The potential effects of Brexit on the UK Economy are one of the most highly discussed issues of the EU referendum debates. The major concern here is the effect of Brexit on the UK’s trading relationship with the rest of the EU, and how will that be managed in the post-Brexit years.
The potential roles of World Trade Organization (WTO) in this respect have been mentioned by some politicians. But what is WTO, how does it work and how is it different from the EU?
World Trade Organization was established in 1995 with the aim to regulate world trade in goods, services and intellectual properties. Currently 162 countries are members of WTO. Contrary to popular belief, WTO does not directly aim to enforce a tariff free world, rather it focuses more on assurance and predictability in world trade, and reciprocal tariff reduction through mutual negotiations.
WTO promotes the idea that reciprocity in a global scale can be achieved if two principles are adhered to, they are (1) Most Favoured Nations (MFN) and, (2) National Treatment (NT). MFN implies that all counties should be treated equally in term of concessions. A country cannot impose a tariff rate for one country and a different one for another country. NT principles implies, for example, a country can impose tariff and no-tariff barriers at the border, however once inside, foreign and domestic goods should be treated alike. These two principles are known as the principles of non-discrimination.
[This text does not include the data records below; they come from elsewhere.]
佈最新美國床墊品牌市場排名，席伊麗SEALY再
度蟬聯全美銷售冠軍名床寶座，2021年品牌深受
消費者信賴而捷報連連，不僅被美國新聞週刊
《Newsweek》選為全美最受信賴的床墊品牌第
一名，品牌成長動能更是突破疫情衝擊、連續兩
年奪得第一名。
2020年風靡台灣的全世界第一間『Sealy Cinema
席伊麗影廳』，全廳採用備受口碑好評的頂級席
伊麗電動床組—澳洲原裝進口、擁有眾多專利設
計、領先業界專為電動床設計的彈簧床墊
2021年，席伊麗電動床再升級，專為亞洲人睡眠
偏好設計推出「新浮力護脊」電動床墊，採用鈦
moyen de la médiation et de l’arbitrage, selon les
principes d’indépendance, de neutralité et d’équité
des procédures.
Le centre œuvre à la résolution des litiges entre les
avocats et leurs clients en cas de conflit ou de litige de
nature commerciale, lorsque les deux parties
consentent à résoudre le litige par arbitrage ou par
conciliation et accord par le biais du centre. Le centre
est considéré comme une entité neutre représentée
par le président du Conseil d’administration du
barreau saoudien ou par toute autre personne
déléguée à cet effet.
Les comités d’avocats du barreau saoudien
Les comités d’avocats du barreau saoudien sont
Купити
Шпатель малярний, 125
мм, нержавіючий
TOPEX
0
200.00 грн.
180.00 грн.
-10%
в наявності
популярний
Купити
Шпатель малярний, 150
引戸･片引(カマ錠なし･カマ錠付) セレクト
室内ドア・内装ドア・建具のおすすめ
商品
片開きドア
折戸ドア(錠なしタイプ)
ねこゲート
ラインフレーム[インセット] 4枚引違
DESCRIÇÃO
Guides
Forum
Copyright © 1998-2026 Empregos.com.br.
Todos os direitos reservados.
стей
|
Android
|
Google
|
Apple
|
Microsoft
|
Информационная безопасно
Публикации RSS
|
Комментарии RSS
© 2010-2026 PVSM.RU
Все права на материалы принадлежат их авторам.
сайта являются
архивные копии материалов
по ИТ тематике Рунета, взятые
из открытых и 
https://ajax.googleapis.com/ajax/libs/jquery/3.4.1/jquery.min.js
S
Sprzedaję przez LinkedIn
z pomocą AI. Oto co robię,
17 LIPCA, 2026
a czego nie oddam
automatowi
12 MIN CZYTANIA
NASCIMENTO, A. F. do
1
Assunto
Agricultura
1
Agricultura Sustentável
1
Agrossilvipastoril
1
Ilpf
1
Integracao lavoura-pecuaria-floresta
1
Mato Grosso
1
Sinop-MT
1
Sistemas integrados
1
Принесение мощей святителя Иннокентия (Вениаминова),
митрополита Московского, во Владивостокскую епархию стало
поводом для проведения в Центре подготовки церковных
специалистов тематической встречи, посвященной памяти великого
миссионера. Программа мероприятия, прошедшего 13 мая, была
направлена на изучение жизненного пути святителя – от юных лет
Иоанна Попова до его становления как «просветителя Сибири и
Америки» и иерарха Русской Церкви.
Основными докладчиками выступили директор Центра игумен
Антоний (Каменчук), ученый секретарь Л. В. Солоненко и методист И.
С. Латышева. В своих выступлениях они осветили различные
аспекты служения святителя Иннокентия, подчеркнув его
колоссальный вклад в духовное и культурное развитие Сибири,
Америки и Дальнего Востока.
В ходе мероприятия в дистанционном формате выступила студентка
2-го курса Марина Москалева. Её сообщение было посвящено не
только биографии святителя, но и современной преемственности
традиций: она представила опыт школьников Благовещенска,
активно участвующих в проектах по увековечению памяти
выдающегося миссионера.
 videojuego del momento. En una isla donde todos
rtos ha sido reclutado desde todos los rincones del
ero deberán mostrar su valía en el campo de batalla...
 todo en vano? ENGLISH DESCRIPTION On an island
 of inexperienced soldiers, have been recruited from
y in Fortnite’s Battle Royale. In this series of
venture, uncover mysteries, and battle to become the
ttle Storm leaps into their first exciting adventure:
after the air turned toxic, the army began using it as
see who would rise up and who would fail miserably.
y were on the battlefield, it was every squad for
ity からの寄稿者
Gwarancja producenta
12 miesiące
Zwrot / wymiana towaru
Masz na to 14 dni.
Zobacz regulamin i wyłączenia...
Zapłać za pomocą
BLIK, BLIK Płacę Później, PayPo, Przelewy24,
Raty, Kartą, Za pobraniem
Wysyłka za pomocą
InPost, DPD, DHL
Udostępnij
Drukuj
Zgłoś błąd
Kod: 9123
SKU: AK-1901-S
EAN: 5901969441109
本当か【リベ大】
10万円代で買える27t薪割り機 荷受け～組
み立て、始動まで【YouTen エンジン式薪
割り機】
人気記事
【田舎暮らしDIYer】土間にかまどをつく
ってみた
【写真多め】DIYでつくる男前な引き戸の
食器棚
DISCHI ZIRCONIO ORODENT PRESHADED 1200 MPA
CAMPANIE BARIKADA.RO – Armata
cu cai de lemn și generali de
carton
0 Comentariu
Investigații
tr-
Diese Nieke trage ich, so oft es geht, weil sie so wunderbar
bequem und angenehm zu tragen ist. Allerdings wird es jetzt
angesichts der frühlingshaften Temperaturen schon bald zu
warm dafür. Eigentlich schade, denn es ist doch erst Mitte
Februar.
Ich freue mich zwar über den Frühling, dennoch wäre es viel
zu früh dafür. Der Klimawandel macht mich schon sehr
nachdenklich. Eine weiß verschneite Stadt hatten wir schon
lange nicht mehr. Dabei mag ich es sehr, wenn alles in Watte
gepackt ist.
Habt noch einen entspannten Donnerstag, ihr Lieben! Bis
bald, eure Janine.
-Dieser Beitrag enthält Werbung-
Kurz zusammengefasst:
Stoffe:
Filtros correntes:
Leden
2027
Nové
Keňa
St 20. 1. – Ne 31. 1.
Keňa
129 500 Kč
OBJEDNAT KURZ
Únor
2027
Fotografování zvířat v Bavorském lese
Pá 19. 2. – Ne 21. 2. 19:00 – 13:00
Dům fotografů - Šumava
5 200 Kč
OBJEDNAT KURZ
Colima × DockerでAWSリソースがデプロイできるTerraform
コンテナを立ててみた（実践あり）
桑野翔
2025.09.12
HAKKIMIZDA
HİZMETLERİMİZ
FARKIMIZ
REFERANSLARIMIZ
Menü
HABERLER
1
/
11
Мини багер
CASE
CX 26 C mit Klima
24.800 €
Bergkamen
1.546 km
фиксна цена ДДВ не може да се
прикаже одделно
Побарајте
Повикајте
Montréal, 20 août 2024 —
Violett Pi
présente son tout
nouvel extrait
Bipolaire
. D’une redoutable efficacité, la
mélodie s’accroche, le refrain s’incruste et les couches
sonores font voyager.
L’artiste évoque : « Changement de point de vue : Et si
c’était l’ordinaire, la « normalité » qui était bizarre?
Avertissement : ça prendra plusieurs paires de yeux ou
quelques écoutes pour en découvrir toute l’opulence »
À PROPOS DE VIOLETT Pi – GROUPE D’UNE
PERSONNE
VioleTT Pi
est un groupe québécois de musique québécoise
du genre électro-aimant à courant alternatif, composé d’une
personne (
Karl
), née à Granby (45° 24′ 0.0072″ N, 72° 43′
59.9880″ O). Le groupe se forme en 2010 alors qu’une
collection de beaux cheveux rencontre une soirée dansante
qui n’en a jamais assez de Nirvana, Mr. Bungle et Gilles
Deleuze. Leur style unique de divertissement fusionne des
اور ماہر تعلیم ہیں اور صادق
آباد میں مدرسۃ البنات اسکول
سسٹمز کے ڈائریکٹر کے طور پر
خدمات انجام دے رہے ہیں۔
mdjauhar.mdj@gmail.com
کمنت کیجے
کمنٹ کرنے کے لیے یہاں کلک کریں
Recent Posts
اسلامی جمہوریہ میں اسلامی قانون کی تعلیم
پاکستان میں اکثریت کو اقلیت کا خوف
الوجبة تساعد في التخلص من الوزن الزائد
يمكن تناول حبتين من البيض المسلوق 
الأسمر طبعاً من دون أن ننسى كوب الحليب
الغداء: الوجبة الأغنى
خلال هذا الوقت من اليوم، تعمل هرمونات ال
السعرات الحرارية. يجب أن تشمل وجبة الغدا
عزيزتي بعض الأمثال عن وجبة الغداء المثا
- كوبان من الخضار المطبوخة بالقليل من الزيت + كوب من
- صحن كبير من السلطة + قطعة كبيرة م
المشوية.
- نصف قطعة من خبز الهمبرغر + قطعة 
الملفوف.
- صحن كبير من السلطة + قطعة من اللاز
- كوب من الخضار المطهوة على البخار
The EU on the other hand has one policy for the countries within the EU and another for the rest of the world. The WTO and EU therefore disagree on the practice of discrimination. This is what many leave campaigners have pointed out and whether someone likes it or not, the EU, which apparently seems a very open place, has given rise to blocs of countries who favour each other over the rest of the world in trade in goods and services. This is reflected in Japanese cars being imposed a higher tariff barrier and doctors and computer engineers trained in India being pushed to the back of the queue for entry to work in the UK.
The above paragraph seems to be negative about the roles of the EU, however, this is a common recent tendency. The countries of the world are now moving in the opposite direction of the multilateralism envisaged by the WTO. The dominant tendency is now regionalism where the world gets divided in small trading blocs following the EU model with different degree of success. Examples of these blocs are NAFTA in North America, ASEAN in South East Asia and Mercosur in South America. The world, as a whole, seems not ready for the WTO style multilateralism without discrimination.
A trading bloc, through granting concessions to countries within the bloc, simultaneously creates and diverts trade. A country is better off in a trading bloc when trade creation is greater than trade diversion. Which dominates in the UK? How does each component of trade - like manufacturing, agricultural, financial services and human migration - fare in term of trade creation and diversion? Will Brexit potentially create more trade than it will divert?
The campaigners from both sides of the referendum debate, seem unwilling to discuss things at granular level with pros and cons, rather they tend to offer partial views on the UK’s trading relations. Voters on national TV are, unsurprisingly, expressing their concerns about not being offered a clear picture and are unsure of making a decision. With only about two weeks to go, I doubt that the situation will greatly change and I believe many will find themselves forced to make decisions without a clear vision of the consequences.